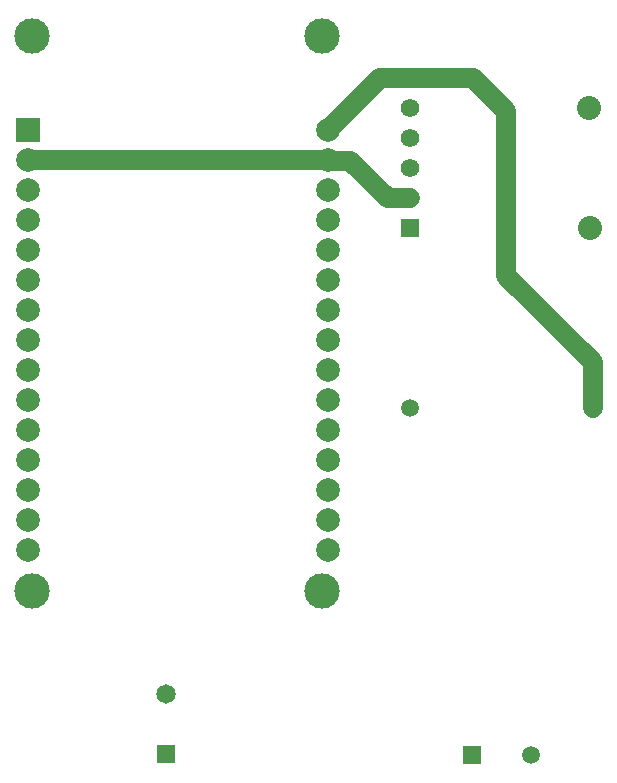
<source format=gbr>
%FSTAX23Y23*%
%MOIN*%
%SFA1B1*%

%IPPOS*%
%ADD10C,0.066929*%
%ADD12C,0.118110*%
%ADD13C,0.078740*%
%ADD14R,0.078740X0.078740*%
%ADD15C,0.080000*%
%ADD16R,0.062000X0.062000*%
%ADD17C,0.062000*%
%ADD18R,0.059370X0.059370*%
%ADD19C,0.059370*%
%ADD20R,0.064961X0.064961*%
%ADD21C,0.064961*%
G54D10*
X0244Y0318D02*
X02515D01*
X02242Y03303D02*
X02316D01*
X0244Y0318*
X0224Y03405D02*
X02414Y0358D01*
X02725D02*
X02834Y0347D01*
X02414Y0358D02*
X02725D01*
X02834Y0292D02*
Y0347D01*
X03123Y02478D02*
Y02631D01*
X02834Y0292D02*
X03123Y02631D01*
X0124Y03305D02*
X0224D01*
X02242Y03303*
G54D12*
X01256Y03719D03*
X02221D03*
Y0187D03*
X01256D03*
G54D13*
X0224Y02005D03*
Y02105D03*
Y02205D03*
Y02305D03*
Y02405D03*
Y02505D03*
Y02605D03*
Y02705D03*
Y02805D03*
Y02905D03*
Y03005D03*
Y03105D03*
Y03205D03*
Y03305D03*
Y03405D03*
X0124Y02005D03*
Y02105D03*
Y02205D03*
Y02305D03*
Y02405D03*
Y02505D03*
Y02605D03*
Y02705D03*
Y02805D03*
Y02905D03*
Y03005D03*
Y03105D03*
Y03205D03*
Y03305D03*
G54D14*
X0124Y03405D03*
G54D15*
X0311Y0348D03*
X03115Y0308D03*
G54D16*
X02515Y0308D03*
G54D17*
X02515Y0318D03*
Y0328D03*
Y0338D03*
Y0348D03*
G54D18*
X02721Y01321D03*
G54D19*
X02918Y01321D03*
X02516Y02478D03*
X03123D03*
G54D20*
X017Y01325D03*
G54D21*
X017Y01525D03*
M02*
</source>
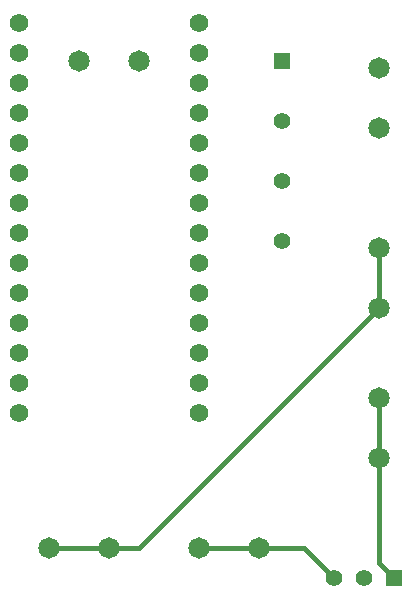
<source format=gbl>
G75*
%MOIN*%
%OFA0B0*%
%FSLAX25Y25*%
%IPPOS*%
%LPD*%
%AMOC8*
5,1,8,0,0,1.08239X$1,22.5*
%
%ADD10R,0.05550X0.05550*%
%ADD11C,0.05550*%
%ADD12C,0.07124*%
%ADD13C,0.06200*%
%ADD14C,0.01600*%
D10*
X0136000Y0011000D03*
X0098500Y0183500D03*
D11*
X0098500Y0163500D03*
X0098500Y0143500D03*
X0098500Y0123500D03*
X0116000Y0011000D03*
X0126000Y0011000D03*
D12*
X0021000Y0021000D03*
X0041000Y0021000D03*
X0071000Y0021000D03*
X0091000Y0021000D03*
X0131000Y0051000D03*
X0131000Y0071000D03*
X0131000Y0101000D03*
X0131000Y0121000D03*
X0131000Y0161000D03*
X0131000Y0181000D03*
X0051000Y0183500D03*
X0031000Y0183500D03*
D13*
X0011000Y0186000D03*
X0011000Y0176000D03*
X0011000Y0166000D03*
X0011000Y0156000D03*
X0011000Y0146000D03*
X0011000Y0136000D03*
X0011000Y0126000D03*
X0011000Y0116000D03*
X0011000Y0106000D03*
X0011000Y0096000D03*
X0011000Y0086000D03*
X0011000Y0076000D03*
X0011000Y0066000D03*
X0071000Y0066000D03*
X0071000Y0076000D03*
X0071000Y0086000D03*
X0071000Y0096000D03*
X0071000Y0106000D03*
X0071000Y0116000D03*
X0071000Y0126000D03*
X0071000Y0136000D03*
X0071000Y0146000D03*
X0071000Y0156000D03*
X0071000Y0166000D03*
X0071000Y0176000D03*
X0071000Y0186000D03*
X0071000Y0196000D03*
X0011000Y0196000D03*
D14*
X0131000Y0121000D02*
X0131000Y0101000D01*
X0051000Y0021000D01*
X0041000Y0021000D01*
X0021000Y0021000D01*
X0071000Y0021000D02*
X0106000Y0021000D01*
X0116000Y0011000D01*
X0131000Y0016000D02*
X0136000Y0011000D01*
X0131000Y0016000D02*
X0131000Y0071000D01*
X0091000Y0021000D02*
X0071000Y0021000D01*
M02*

</source>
◇ ◇ ◇ ◇ ◇
• **Your task**: Go back to the listing above. Copy word for word the lines from the one with "X0098500Y0143500D03*" through the one with "X0071000Y0106000D03*", and nothing more.

• **Solution**:
X0098500Y0143500D03*
X0098500Y0123500D03*
X0116000Y0011000D03*
X0126000Y0011000D03*
D12*
X0021000Y0021000D03*
X0041000Y0021000D03*
X0071000Y0021000D03*
X0091000Y0021000D03*
X0131000Y0051000D03*
X0131000Y0071000D03*
X0131000Y0101000D03*
X0131000Y0121000D03*
X0131000Y0161000D03*
X0131000Y0181000D03*
X0051000Y0183500D03*
X0031000Y0183500D03*
D13*
X0011000Y0186000D03*
X0011000Y0176000D03*
X0011000Y0166000D03*
X0011000Y0156000D03*
X0011000Y0146000D03*
X0011000Y0136000D03*
X0011000Y0126000D03*
X0011000Y0116000D03*
X0011000Y0106000D03*
X0011000Y0096000D03*
X0011000Y0086000D03*
X0011000Y0076000D03*
X0011000Y0066000D03*
X0071000Y0066000D03*
X0071000Y0076000D03*
X0071000Y0086000D03*
X0071000Y0096000D03*
X0071000Y0106000D03*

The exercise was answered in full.